Material for this exercise:

== == ==

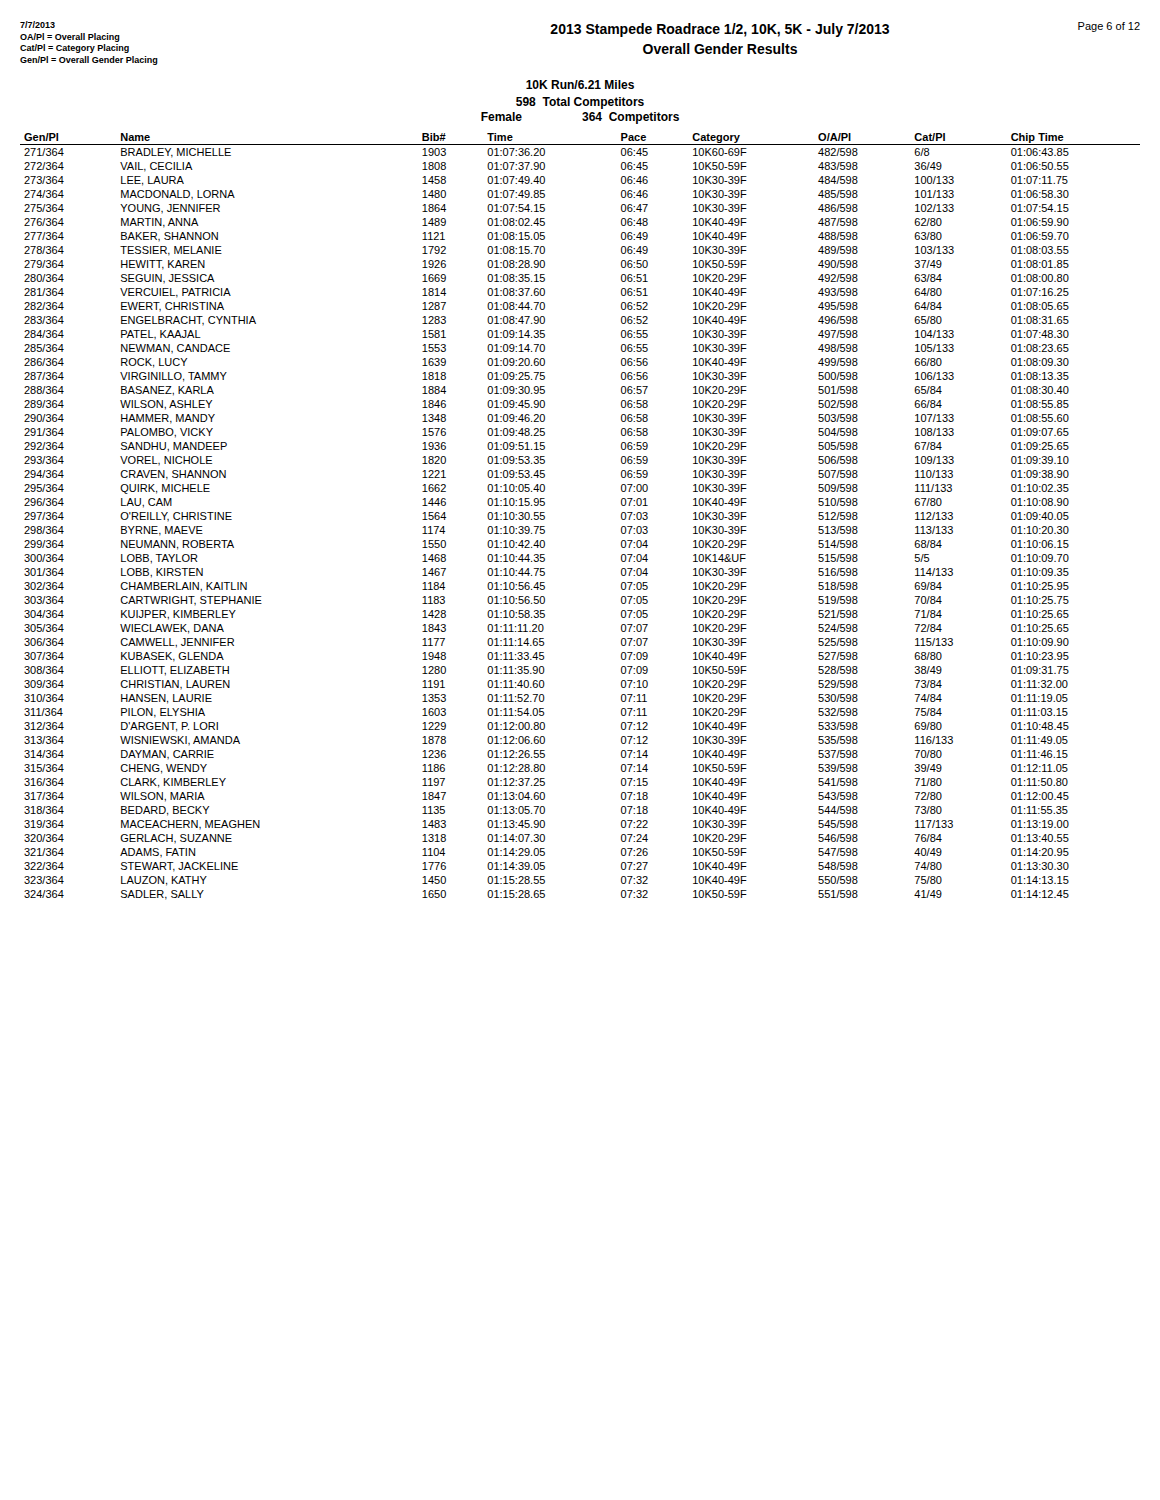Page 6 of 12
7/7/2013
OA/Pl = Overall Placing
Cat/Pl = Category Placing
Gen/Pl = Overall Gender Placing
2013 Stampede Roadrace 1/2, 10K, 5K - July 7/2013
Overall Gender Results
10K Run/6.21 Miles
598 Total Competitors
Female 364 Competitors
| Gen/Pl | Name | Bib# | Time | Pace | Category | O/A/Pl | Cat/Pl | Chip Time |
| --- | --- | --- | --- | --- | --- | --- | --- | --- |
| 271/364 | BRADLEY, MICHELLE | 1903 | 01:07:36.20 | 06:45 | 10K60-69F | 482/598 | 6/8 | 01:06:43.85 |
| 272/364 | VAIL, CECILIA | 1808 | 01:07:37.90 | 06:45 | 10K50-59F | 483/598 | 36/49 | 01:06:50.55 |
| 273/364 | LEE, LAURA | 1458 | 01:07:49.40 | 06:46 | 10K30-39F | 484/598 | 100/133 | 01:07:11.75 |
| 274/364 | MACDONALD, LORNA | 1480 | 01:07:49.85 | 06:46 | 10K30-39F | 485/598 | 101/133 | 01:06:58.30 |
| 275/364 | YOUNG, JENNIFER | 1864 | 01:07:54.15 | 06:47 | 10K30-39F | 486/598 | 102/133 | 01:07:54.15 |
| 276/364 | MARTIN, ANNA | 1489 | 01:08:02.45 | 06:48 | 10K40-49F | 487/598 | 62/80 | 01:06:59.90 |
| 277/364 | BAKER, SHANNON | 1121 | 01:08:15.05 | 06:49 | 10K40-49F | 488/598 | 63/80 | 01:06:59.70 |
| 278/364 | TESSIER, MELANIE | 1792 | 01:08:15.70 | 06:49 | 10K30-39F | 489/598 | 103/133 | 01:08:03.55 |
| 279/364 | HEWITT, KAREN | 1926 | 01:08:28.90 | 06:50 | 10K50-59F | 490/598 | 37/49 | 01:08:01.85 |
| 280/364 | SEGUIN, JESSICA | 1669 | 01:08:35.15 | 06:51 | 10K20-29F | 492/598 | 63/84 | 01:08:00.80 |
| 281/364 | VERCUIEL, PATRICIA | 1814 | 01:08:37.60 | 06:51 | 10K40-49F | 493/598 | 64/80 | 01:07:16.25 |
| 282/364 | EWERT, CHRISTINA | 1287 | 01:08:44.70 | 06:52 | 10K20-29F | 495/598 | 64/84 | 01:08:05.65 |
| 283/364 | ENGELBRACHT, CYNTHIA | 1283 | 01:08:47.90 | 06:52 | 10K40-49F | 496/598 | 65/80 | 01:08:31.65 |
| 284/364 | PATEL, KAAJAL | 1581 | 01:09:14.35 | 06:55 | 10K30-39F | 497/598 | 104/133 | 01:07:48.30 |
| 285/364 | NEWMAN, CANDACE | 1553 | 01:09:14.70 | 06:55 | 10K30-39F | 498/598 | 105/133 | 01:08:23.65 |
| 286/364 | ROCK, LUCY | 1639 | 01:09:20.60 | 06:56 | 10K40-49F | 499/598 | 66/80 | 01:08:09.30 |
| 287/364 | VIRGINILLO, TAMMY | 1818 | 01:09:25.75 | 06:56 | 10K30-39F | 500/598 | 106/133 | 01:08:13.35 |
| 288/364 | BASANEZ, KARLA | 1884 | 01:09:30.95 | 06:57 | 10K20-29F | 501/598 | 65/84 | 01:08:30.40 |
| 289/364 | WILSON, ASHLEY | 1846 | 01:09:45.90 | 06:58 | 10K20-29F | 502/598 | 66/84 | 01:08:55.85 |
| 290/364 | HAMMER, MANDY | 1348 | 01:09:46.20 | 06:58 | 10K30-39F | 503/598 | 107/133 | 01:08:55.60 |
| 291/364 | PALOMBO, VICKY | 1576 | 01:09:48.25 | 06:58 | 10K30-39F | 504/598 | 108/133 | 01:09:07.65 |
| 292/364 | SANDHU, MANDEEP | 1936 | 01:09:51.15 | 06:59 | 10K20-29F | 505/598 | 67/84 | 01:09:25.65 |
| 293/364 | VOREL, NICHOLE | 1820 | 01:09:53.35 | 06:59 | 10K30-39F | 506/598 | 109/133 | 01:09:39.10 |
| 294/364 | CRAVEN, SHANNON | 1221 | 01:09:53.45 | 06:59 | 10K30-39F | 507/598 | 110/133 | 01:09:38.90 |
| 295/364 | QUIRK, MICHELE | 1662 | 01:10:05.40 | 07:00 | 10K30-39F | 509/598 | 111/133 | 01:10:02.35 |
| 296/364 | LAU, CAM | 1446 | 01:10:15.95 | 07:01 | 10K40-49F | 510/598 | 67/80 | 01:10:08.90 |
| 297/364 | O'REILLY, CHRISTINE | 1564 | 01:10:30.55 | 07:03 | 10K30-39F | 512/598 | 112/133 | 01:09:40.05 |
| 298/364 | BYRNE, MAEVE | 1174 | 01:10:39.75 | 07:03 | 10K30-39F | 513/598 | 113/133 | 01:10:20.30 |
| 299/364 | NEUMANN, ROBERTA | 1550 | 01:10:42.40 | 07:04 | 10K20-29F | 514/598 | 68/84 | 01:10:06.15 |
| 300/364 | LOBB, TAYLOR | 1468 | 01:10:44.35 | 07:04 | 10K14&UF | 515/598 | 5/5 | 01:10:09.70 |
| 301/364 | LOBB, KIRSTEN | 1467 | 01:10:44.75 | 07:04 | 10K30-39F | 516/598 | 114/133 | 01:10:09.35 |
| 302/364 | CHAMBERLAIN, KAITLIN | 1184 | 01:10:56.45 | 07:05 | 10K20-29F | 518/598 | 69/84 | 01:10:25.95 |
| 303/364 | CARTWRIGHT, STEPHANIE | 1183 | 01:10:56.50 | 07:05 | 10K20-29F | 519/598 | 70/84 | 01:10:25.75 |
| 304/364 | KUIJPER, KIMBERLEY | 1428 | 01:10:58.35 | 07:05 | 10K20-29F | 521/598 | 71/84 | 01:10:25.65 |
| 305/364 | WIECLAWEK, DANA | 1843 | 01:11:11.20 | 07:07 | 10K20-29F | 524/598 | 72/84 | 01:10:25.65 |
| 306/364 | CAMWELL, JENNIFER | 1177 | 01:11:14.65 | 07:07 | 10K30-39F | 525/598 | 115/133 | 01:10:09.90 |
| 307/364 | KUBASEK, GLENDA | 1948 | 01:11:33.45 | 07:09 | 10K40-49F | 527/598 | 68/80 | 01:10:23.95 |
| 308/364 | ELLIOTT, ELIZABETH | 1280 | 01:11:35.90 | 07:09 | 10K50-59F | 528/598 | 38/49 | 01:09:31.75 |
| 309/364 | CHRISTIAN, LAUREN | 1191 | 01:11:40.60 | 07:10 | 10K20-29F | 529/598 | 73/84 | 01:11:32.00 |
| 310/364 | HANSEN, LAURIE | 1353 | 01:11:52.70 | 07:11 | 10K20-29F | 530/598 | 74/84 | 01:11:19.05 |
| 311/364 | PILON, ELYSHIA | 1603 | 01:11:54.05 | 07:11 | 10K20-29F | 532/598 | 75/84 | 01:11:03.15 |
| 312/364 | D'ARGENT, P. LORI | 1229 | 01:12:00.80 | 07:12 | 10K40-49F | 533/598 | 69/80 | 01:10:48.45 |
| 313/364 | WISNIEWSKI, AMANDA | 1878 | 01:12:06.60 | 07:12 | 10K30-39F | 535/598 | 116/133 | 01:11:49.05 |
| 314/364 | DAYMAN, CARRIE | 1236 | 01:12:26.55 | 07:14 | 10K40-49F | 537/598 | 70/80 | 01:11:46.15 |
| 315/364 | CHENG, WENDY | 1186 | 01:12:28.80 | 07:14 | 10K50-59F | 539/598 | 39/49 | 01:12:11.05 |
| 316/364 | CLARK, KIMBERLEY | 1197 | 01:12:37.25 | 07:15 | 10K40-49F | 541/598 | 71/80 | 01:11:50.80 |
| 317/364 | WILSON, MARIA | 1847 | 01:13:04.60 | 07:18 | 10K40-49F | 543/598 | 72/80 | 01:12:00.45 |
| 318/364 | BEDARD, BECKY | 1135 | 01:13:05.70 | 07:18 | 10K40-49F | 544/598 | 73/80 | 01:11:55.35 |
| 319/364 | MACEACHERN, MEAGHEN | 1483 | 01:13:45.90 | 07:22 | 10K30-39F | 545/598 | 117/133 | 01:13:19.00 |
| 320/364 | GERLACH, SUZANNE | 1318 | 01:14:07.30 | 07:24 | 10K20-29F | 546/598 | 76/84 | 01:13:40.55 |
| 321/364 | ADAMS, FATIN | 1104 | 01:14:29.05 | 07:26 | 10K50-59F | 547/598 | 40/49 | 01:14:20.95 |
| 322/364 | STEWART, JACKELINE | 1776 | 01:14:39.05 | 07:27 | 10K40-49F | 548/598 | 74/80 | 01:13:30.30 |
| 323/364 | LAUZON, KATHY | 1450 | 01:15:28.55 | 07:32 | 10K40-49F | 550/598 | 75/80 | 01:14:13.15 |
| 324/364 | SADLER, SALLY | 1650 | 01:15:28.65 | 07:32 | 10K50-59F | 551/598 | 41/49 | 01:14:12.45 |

== == ==

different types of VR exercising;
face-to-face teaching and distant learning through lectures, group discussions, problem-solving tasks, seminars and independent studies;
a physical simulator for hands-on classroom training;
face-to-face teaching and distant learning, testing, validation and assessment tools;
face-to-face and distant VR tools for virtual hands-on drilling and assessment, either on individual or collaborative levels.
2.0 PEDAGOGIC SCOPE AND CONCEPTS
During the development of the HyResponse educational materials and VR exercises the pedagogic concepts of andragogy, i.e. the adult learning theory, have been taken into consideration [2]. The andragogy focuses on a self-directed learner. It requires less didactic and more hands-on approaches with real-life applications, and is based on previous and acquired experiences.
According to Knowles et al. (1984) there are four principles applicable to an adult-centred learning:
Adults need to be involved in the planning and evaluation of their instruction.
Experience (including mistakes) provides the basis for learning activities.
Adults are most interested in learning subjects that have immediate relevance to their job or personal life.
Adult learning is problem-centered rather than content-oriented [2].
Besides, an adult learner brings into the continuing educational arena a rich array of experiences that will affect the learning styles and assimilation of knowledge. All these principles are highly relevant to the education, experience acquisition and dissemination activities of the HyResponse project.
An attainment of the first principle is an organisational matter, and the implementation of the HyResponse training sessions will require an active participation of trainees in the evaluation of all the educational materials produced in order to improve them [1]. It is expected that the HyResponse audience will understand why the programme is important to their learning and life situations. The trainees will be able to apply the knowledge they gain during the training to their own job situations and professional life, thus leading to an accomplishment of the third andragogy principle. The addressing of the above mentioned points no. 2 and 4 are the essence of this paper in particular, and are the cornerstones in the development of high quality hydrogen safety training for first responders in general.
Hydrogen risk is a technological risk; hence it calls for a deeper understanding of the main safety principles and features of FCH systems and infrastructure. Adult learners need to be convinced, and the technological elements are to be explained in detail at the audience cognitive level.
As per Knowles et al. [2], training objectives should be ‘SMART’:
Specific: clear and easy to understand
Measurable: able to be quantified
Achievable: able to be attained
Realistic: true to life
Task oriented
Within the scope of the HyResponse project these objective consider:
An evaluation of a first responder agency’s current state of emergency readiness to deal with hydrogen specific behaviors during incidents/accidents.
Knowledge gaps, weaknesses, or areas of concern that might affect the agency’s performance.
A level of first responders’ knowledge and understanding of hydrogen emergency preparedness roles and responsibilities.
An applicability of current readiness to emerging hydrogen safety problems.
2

== == ==

Instructions for the task: If a line contains the string "Adults", include it in the tally; report the final tally for the whole listing and nothing else.

Output for this exercise: 2